Several key takeaways the National Council of La Raza found in its study: 



- A higher percentage of Latinos are in the labor force, almost 64 percent, compared to the overall state population at a near 61 percent. The unemployment rate for Latinos is pretty much the same as the rest of the state, around 5 percent. 

- The median Latino household income is $40,903, which is $6,560 less the overall state median household income of $47,463. The poverty rate for Latinos is almost 22 percent compared to close to 17 percent for the state. 



- The number of Latino-owned business increased by 34 percent from 2007 to 2012, generating close to $89.7 million in gross receipts. 
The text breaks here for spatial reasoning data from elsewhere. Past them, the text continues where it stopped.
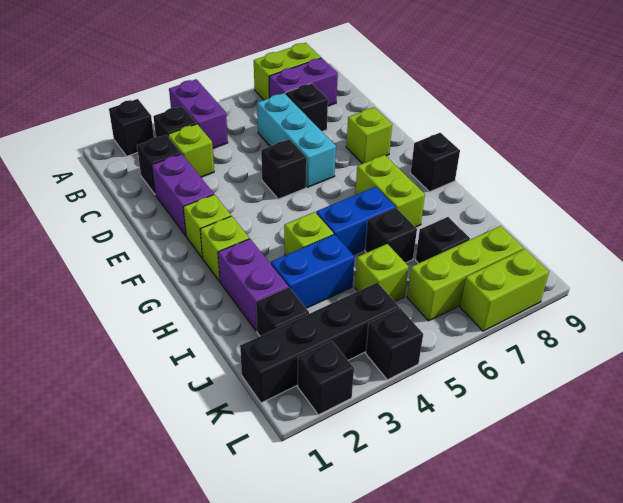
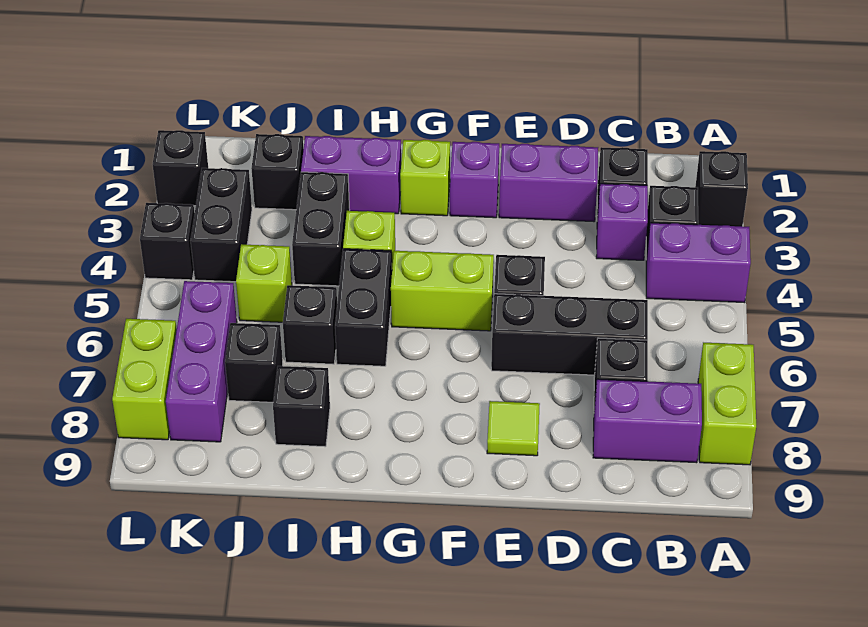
purple brick B7:B8 level 1 -> purple brick B8:C8 level 1
lime brick C3 level 1 -> purple brick C3 level 1
cyan brick C6:E6 level 1 -> black brick C6:E6 level 1
lime brick E8 level 1 -> lime tile E8 level 1
lime brick F2 level 1 -> purple brick F2 level 1
lime brick G7:H7 level 1 -> lime brick F5:G5 level 1
black brick G9 level 1 -> black brick I8 level 1
blue brick H5:H6 level 1 -> black brick H5:H6 level 1
blue brick I3:I4 level 1 -> black brick I3:I4 level 1
black brick K1:K4 level 1 -> black brick K3:K4 level 1
lime brick K6:K8 level 1 -> purple brick K6:K8 level 1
- The number of Latinos with a bachelor's degree or higher increased by almost 22 percent, surpassing the increase for entire state at close to 14 percent. In 2014, 669,459 Latinos had a bachelor's degree or more, up from 549,190 in 2010. 

- In 2011, the median net worth for Latino families in Florida was $6,337, compared to $53,986 in the overall state and $100,370 for white Floridian families. 

The study uses the U.S. Census Bureau's definition of Latino/Hispanic, which refer to persons of Mexican, Puerto Rican, Cuban, Central American, Dominican, Spanish and other Hispanic descent, of any race.

"Growth of the Latino population in Florida has been fueled by a recent migration of individuals and families leaving Puerto Rico in hopes of finding increased economic stability amid the fiscal crisis of the commonwealth," the report says. "The characteristics of the Puerto Rican population recently moving to Florida will have an effect on the overall economic status of the state. Puerto Rican migrants are U.S. citizens and are eligible for all services and programs offered." 

The study recommended several solutions that could help Latinos in Florida and probably everyone else, including: raising the state minimum wage, closing the state Medicaid gap and keeping rent affordable.